The export duty on oil in Russia from February 1 has been reduced by $8.3, to $80.7 per ton, according to data of the Ministry of Economic Development, Interfax reports.
In January, the export duty on oil was $89 per ton.
The preferential tax rate on oil in Eastern Siberia, the Caspian fields and the Prirazlomnoye field in relation to the calculation formula adopted in the framework of the tax maneuver in the oil industry remained at zero (zeroed out on February 1, 2015).
The duty on high viscosity oil dropped to $8.0 from $8.9 in January.
The duty on light oil products and oils was $24.2 (in January – $26.7 per ton), while dark oil products will be charged with $80.7 ($89 in January).

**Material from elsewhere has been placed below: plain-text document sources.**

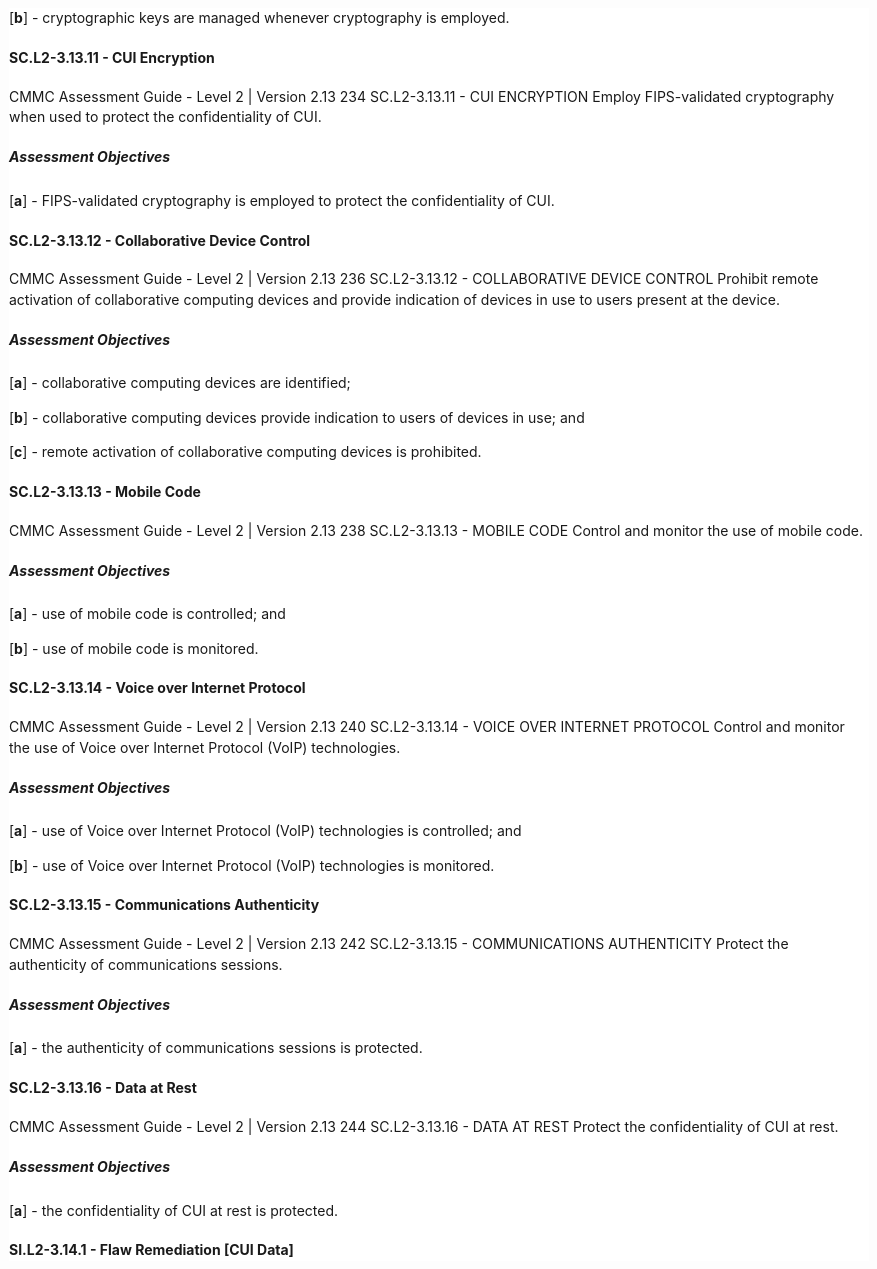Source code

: [**b**] - cryptographic keys are managed whenever cryptography is employed.

#### SC.L2-3.13.11 - CUI Encryption

CMMC Assessment Guide - Level 2 | Version 2.13 234 SC.L2-3.13.11 - CUI ENCRYPTION Employ FIPS-validated cryptography when used to protect the confidentiality of CUI.
##### Assessment Objectives
[**a**] - FIPS-validated cryptography is employed to protect the confidentiality of CUI.

#### SC.L2-3.13.12 - Collaborative Device Control

CMMC Assessment Guide - Level 2 | Version 2.13 236 SC.L2-3.13.12 - COLLABORATIVE DEVICE CONTROL Prohibit  remote  activation  of  collaborative  computing  devices  and  provide  indication  of devices in use to users present at the device.
##### Assessment Objectives
[**a**] - collaborative computing devices are identified;

[**b**] - collaborative computing devices provide indication to users of devices in use; and

[**c**] - remote activation of collaborative computing devices is prohibited.

#### SC.L2-3.13.13 - Mobile Code

CMMC Assessment Guide - Level 2 | Version 2.13 238 SC.L2-3.13.13 - MOBILE CODE Control and monitor the use of mobile code.
##### Assessment Objectives
[**a**] - use of mobile code is controlled; and

[**b**] - use of mobile code is monitored.

#### SC.L2-3.13.14 - Voice over Internet Protocol

CMMC Assessment Guide - Level 2 | Version 2.13 240 SC.L2-3.13.14 - VOICE OVER INTERNET PROTOCOL Control and monitor the use of Voice over Internet Protocol (VoIP) technologies.
##### Assessment Objectives
[**a**] - use of Voice over Internet Protocol (VoIP) technologies is controlled; and

[**b**] - use of Voice over Internet Protocol (VoIP) technologies is monitored.

#### SC.L2-3.13.15 - Communications Authenticity

CMMC Assessment Guide - Level 2 | Version 2.13 242 SC.L2-3.13.15 - COMMUNICATIONS AUTHENTICITY Protect the authenticity of communications sessions.
##### Assessment Objectives
[**a**] - the authenticity of communications sessions is protected.

#### SC.L2-3.13.16 - Data at Rest

CMMC Assessment Guide - Level 2 | Version 2.13 244 SC.L2-3.13.16 - DATA AT REST Protect the confidentiality of CUI at rest.
##### Assessment Objectives
[**a**] - the confidentiality of CUI at rest is protected.

#### SI.L2-3.14.1 - Flaw Remediation [CUI Data]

The export duty on commercial gasoline was reduced to $24.2 from $26.7, straight-run gasoline (naphtha) to $44.3 from $48.9 per ton.
The duty on liquefied gas and pure LPG fractions remains at zero, while the duty on coke decreased to $5.2 from $5.7 per ton, the ministry said.
Last year, Russia’s Finance and Energy Ministries agreed with the domestic oil companies to begin phasing out crude oil export duties by 5 percentage points annually over the next six years, from 30 percent now to zero as of 2024. The producers are happy about this: the duty—along with a so-called mineral resource tax based on production size—will be replaced by a profit-based tax that, oil companies say, will stimulate investments in oil production expansion.
According to analysts, the phase-out of the oil export duty actually seeks to reduce state support for the local refining industry, which has—over the last ten years—exceeded industry spending on refinery modernization by five times. This success is largely due to the difference in oil export duties for crude oil and oil products.
Currently, oil product exports are taxed on the basis of a percentage of the crude oil export duty, which is tied to the price of oil. Changing that will save the Russian government some $15.44 billion a year from subsidies for refiners.